'Restaurant''s Rocco Turns Up the Heat
Though the China Grill Management R.I.A. and China Grill Management L.L.C. sued the celebrity chef this past February -- alleging that he failed to make his namesake Manhattan eatery a success because he was too busy turning himself into a TV star -- DiSpirito finally responded this week with his own counterclaims, reports The New York Times.
Among DiSpirito's allegations: his partners changed the locks on Rocco's and didn't give him a key, his 79-year-old meatball-making mama was slow to receive her salary, and Rocco's fresh pasta was sneakily changed to frozen.

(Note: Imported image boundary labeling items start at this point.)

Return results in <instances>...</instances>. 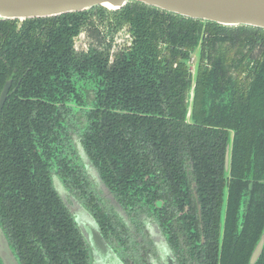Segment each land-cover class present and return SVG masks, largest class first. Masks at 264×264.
I'll return each mask as SVG.
<instances>
[{
	"label": "trees",
	"instance_id": "1",
	"mask_svg": "<svg viewBox=\"0 0 264 264\" xmlns=\"http://www.w3.org/2000/svg\"><path fill=\"white\" fill-rule=\"evenodd\" d=\"M100 22L111 33L128 25L134 37L113 61L100 48ZM81 31L97 44L77 52ZM200 41L193 88L186 60ZM8 79L0 225L20 264H90L50 176L56 165L81 187L69 159L74 117L84 119L82 144L105 183L127 210L159 222L180 264H249L264 233V28L140 1L0 19V92ZM86 199L107 237L110 215L91 192Z\"/></svg>",
	"mask_w": 264,
	"mask_h": 264
},
{
	"label": "flooded vegetation",
	"instance_id": "2",
	"mask_svg": "<svg viewBox=\"0 0 264 264\" xmlns=\"http://www.w3.org/2000/svg\"><path fill=\"white\" fill-rule=\"evenodd\" d=\"M109 9H111V8H109ZM226 26H230V25H226ZM234 26H238V25H234ZM100 28H104V29H100ZM98 29H99L101 35H103L105 38V43L103 44V46H100V48L106 49V50L108 49L110 61H113L115 53H117L119 51H127L133 45L134 37H133L128 25H124L120 29L115 31L114 33H111L110 28H109V26H107L106 22L105 23L100 22V23H98ZM123 32H126V35H128L127 36L128 37L127 43L123 44V46H121L117 51H112V43L116 40L118 33H121V35L124 36L125 33H123ZM83 33L86 34L87 38L92 37L91 35H88L86 33V31H81L74 38V48L77 52L87 51L89 45L94 43V42L89 43L88 45H86V48H84L82 50H78L77 46H76V40ZM108 33L111 34L109 41H107ZM94 39L96 40V38H94ZM200 43H201V41L199 42V44H197V46L194 49L190 50L189 57L186 60L188 72L193 79V88L195 85V76H196L197 64L199 61ZM258 54L260 55L261 53H258ZM206 64H208V63H206ZM232 73H233V75L237 74V72L235 70H232ZM245 74H246V72L243 73V76ZM7 81H11L10 89L8 91V94H7V98H8V95H9L11 88H12L13 79H8ZM7 81L4 83V86L7 83ZM4 86H3V88H4ZM3 88H2V90H3ZM0 94H1V92H0ZM190 95H191V97H190V100H191L192 99V90L190 92ZM7 98H6V100H7ZM4 105H5V103H4ZM4 105H3V108H4ZM3 108H2V110H3ZM2 110H1V112H2ZM0 116H1V113H0ZM79 120H80L79 130H81L80 144L83 148L84 153L86 154L87 162L83 163L80 155H78V153H77V149H76L75 145H73V143H72V131H71L72 124H73L72 121H71L72 124H70L71 125V128H70L71 139H70V149H69V156L70 157H69V159H71L73 161V164L77 165L78 170H80V172H82V175L80 176V181H79V183L81 184V187H80V185H77V186L73 185L70 182V180L67 181L64 178V176L62 177L61 173H60V171L56 165H54L52 167L50 176H51V182H52L53 188L56 190V192L60 196L63 203L68 208V210H69L71 216L73 217V219L77 225V228L79 229L85 243L89 247V262H90V264H180L178 256H177V254H175L174 250L170 246L168 239H167V236L164 233L159 222H157L155 218L148 216L145 213L137 212V214H136L134 211L127 210L125 207H123V205L119 202V200L116 198L114 193L111 191V189L105 183V181L103 180L102 176L99 173L98 168L96 167L93 160L88 156L87 152L84 149V146H83L82 140H81L82 132H83L84 119L79 118ZM229 142H228V144H229ZM226 151H227V148H226ZM225 159H226V153H225ZM90 166H93L94 169L97 171L102 183L107 188L108 193H110L112 195V197L115 199V201L126 212V214L129 217L128 218L129 221L124 219L122 217V215L116 210L117 208L114 206L115 204L113 206L111 205V203L108 204L106 198L104 196H102L94 188L92 180H91V176L88 173V169L90 168ZM225 167H226V165H225ZM54 176H57V178L60 179L61 182H63L65 184V186L69 189V191L72 194H74L79 199V201L82 203L83 208H84L82 215L74 214L72 212L69 205L63 199L59 190L57 189L56 184H55V180H54ZM195 186H196V183L193 182L192 187H193L194 192L196 194ZM87 191L89 193L91 192L94 195L97 202L100 203V205L104 208L105 212L107 214H109L111 219H112V222H113L115 229H114V231H109V233L107 234V237L103 234L96 217L94 216L91 208L87 204V199H86ZM198 208H199V213H200V207L198 206ZM85 213H87V215ZM83 215H86V216H83ZM87 216H89V219ZM86 217H87V219H86ZM147 220L153 221L159 227L160 231L162 232V234H163V236L167 242L168 247L166 246L163 248V250H164V256L163 257L160 256L156 242L149 235V231L146 227V221ZM86 226L92 227L93 229H95L96 231H98L102 235V238L106 244V251H105L104 255L101 254L100 252H98L97 250H95L94 247L91 245V242L89 241V238H88V235H87V232L85 229ZM1 228H2V226H1ZM3 232H4V230H3ZM4 234H5V232H4ZM5 236H6V234H5ZM6 238H7V236H6ZM7 240H8V238H7ZM8 242H9V240H8ZM203 242H204V239H202L201 243H203ZM256 246H255V248H256ZM255 248H254V250H255ZM254 250H253V252H254ZM263 250H264V247H263ZM263 250H262V253H263ZM253 252L250 256L249 264L251 263V257L253 255ZM262 253L260 254V256L258 257V259L256 260V262L254 264H257ZM162 262H164V263H162ZM2 264H3V262H2Z\"/></svg>",
	"mask_w": 264,
	"mask_h": 264
},
{
	"label": "water",
	"instance_id": "3",
	"mask_svg": "<svg viewBox=\"0 0 264 264\" xmlns=\"http://www.w3.org/2000/svg\"><path fill=\"white\" fill-rule=\"evenodd\" d=\"M129 1H140L168 12L193 19H202L222 25H250L264 28V0H0V19H20L56 16L82 11L93 6L116 9ZM111 6V7H109ZM11 81H7L0 94V113L6 101ZM231 142L226 151L225 165L229 169ZM95 250L105 254L102 235L90 226L85 227ZM264 247V233L253 252L254 264ZM0 258L3 264H20L0 226Z\"/></svg>",
	"mask_w": 264,
	"mask_h": 264
},
{
	"label": "rangeland",
	"instance_id": "4",
	"mask_svg": "<svg viewBox=\"0 0 264 264\" xmlns=\"http://www.w3.org/2000/svg\"><path fill=\"white\" fill-rule=\"evenodd\" d=\"M100 29H104V28H100ZM121 35V33H118L116 40L112 43V51H117L121 46H123V44L127 43V39H128V35ZM111 34L108 33L107 36V41L110 40ZM96 43L97 41L92 38V37H88L86 36L85 33H83L81 36H79L76 40V46L78 50H82L84 48H86V45H88L89 43ZM80 120L77 117H74L72 120V143L73 145H75L76 149H77V153L78 155H80L83 163L87 162V157L86 154L83 151V148L80 144V133L81 130H79V124ZM88 173L91 176V180L93 183L94 188L102 195L106 198L108 204L111 203V205L117 208L116 210L122 215V217L124 219L128 220V215L126 214V212L121 208V206L115 201V199L112 197V195L110 193H108L107 188L104 186V184L102 183L97 171L94 169L93 166H90V168L88 169ZM54 180H55V184L57 189L59 190L61 196L63 197V199L66 201V203L69 205L70 209L72 210V212L74 214H79L82 215L83 214V205L82 203L79 201V199L72 194L69 189L65 186V184L63 182H61L60 179L57 178V176H54ZM118 204V205H117ZM87 215V213H85ZM83 215V216H86ZM89 219V216H87ZM86 217V219H87ZM146 227L149 231V235L153 238V240L156 242L157 246H158V250L160 253V256L163 257L164 256V250L163 248L167 246V242L162 234V232L160 231L159 227L151 220H147L146 221ZM168 247V246H167ZM164 263V262H162Z\"/></svg>",
	"mask_w": 264,
	"mask_h": 264
},
{
	"label": "bare ground",
	"instance_id": "5",
	"mask_svg": "<svg viewBox=\"0 0 264 264\" xmlns=\"http://www.w3.org/2000/svg\"><path fill=\"white\" fill-rule=\"evenodd\" d=\"M109 7H111V6H109Z\"/></svg>",
	"mask_w": 264,
	"mask_h": 264
}]
</instances>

In his suit, filed in Manhattan's State Supreme Court, DiSpirito, 37, also claims in his $6-million breach-of-contract action that his partners profited from his fame but squeezed him out of his 50 percent interest in Rocco's, which opened in June 2003. The partners' actions, DiSpirito claims, resulted in "almost a full year of unpaid time, skill and effort, the outlay of substantial out-of-pocket costs, lost opportunities and incredible emotional strain."
Besides the money, DiSpirito is seeking to regain control of the famous restaurant that bears his name. Calls to China Grill Management by The Times reportedly went unanswered.
All the controversy could make for good television. NBC is due to start dishing out the second season of "The Restaurant" on April 19, six months after the initial season wrapped up.